═══ DATASET RECORDS ═══
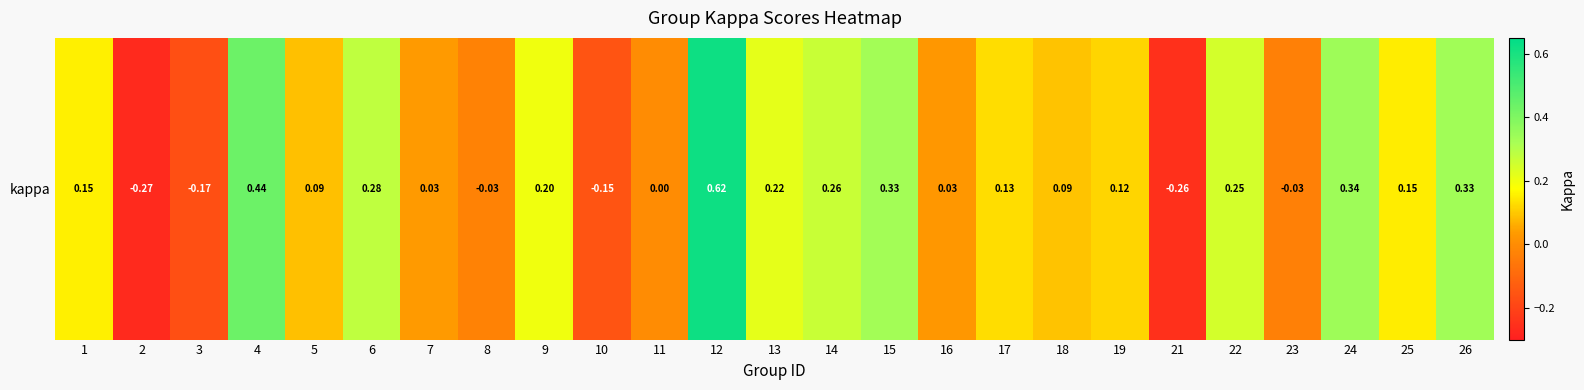

Reading left to right, extract all data points from this chart.

0.2	-0.3	-0.2	0.4	0.1	0.3	0.0	-0.0	0.2	-0.2	0.0	0.6	0.2	0.3	0.3	0.0	0.1	0.1	0.1	-0.3	0.2	-0.0	0.3	0.2	0.3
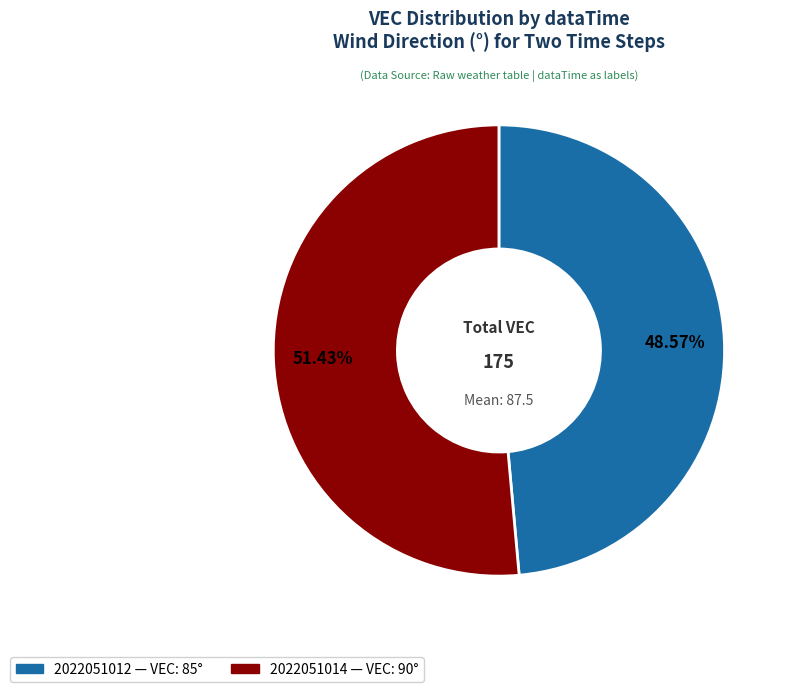

The 2022051014 slice represents 51% of the pie. True or false?

True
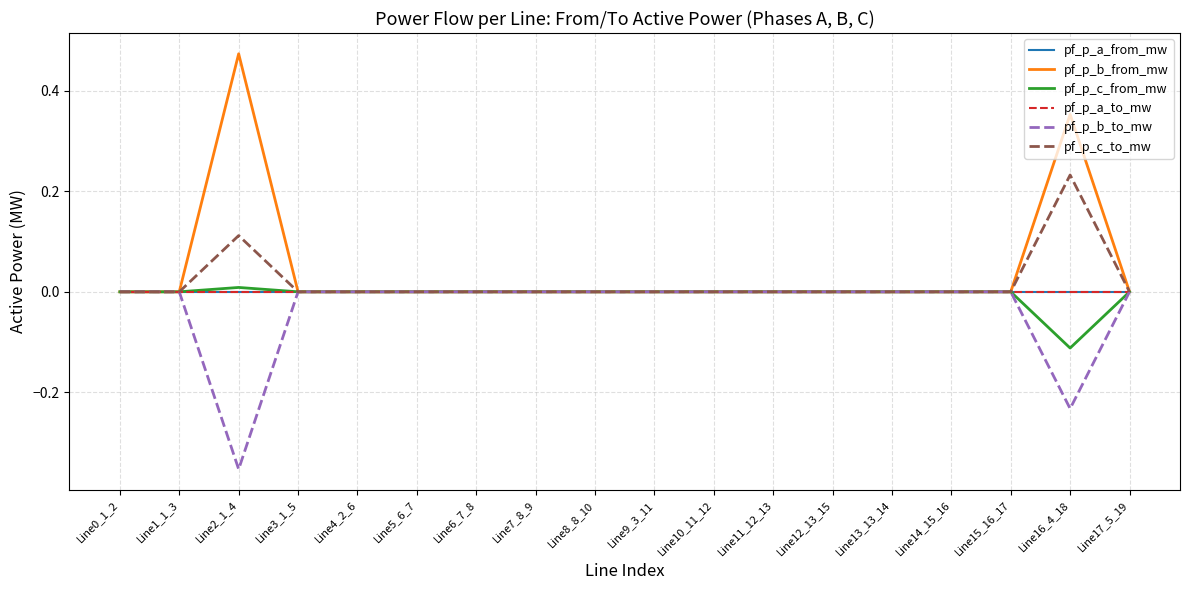

Is this an area chart (filled region under the line)?

No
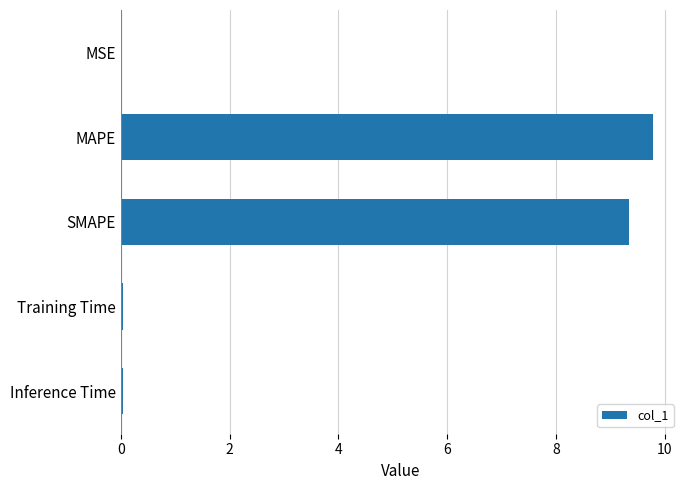

What is the approximate value at MAPE?

9.8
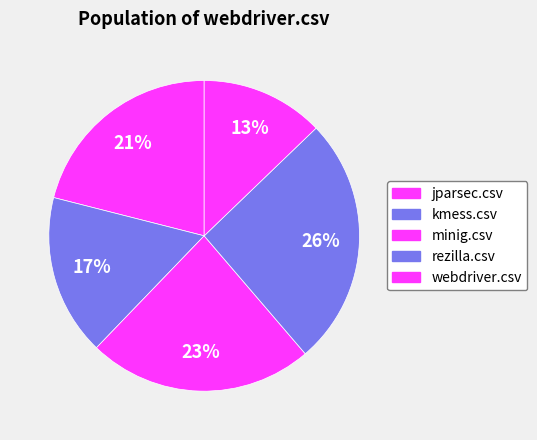

What portion of the pie excludes minig.csv?

76.5%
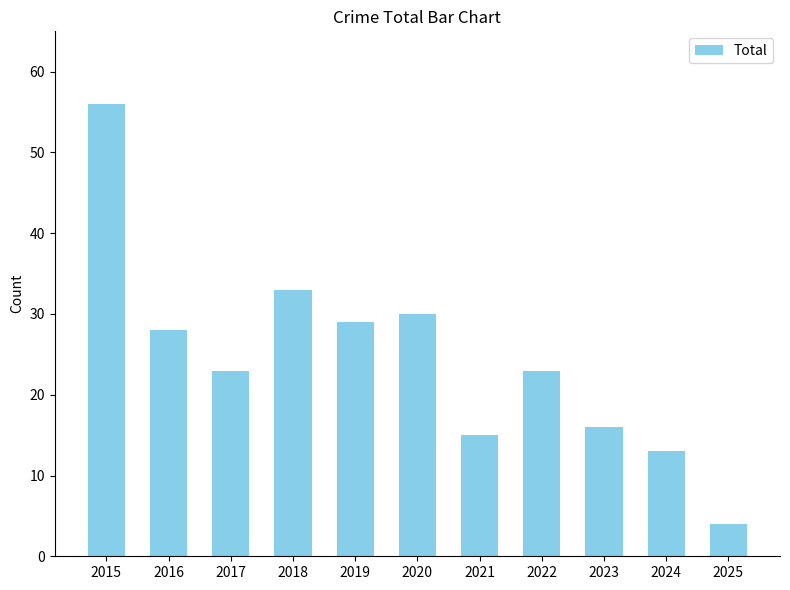

Reading left to right, transcribe all the data shown in this chart.

2015=56	2016=28	2017=23	2018=33	2019=29	2020=30	2021=15	2022=23	2023=16	2024=13	2025=4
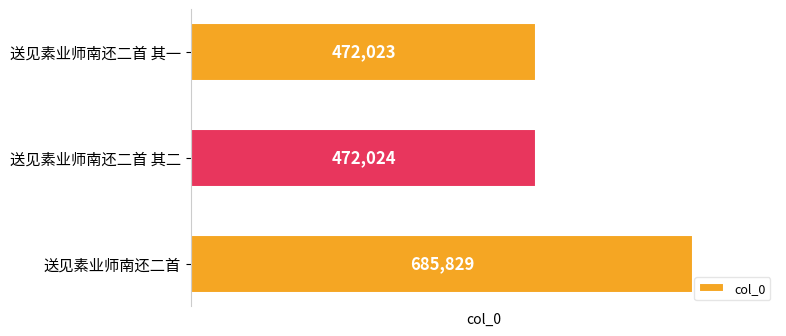

Where is the data nearest to the value 578926?

送见素业师南还二首 其二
═══
[ACTION ITEM] Could you rewrite all of the records above, putting "Moving from left to right" wherever "Reading left to right" appears and changing nothing else? Omit the pictures from your version.

[RESULT]
Moving from left to right, extract all data points from this chart.

0.2	-0.3	-0.2	0.4	0.1	0.3	0.0	-0.0	0.2	-0.2	0.0	0.6	0.2	0.3	0.3	0.0	0.1	0.1	0.1	-0.3	0.2	-0.0	0.3	0.2	0.3

The 2022051014 slice represents 51% of the pie. True or false?

True

Is this an area chart (filled region under the line)?

No

What is the approximate value at MAPE?

9.8

What portion of the pie excludes minig.csv?

76.5%

Moving from left to right, transcribe all the data shown in this chart.

2015=56	2016=28	2017=23	2018=33	2019=29	2020=30	2021=15	2022=23	2023=16	2024=13	2025=4

Where is the data nearest to the value 578926?

送见素业师南还二首 其二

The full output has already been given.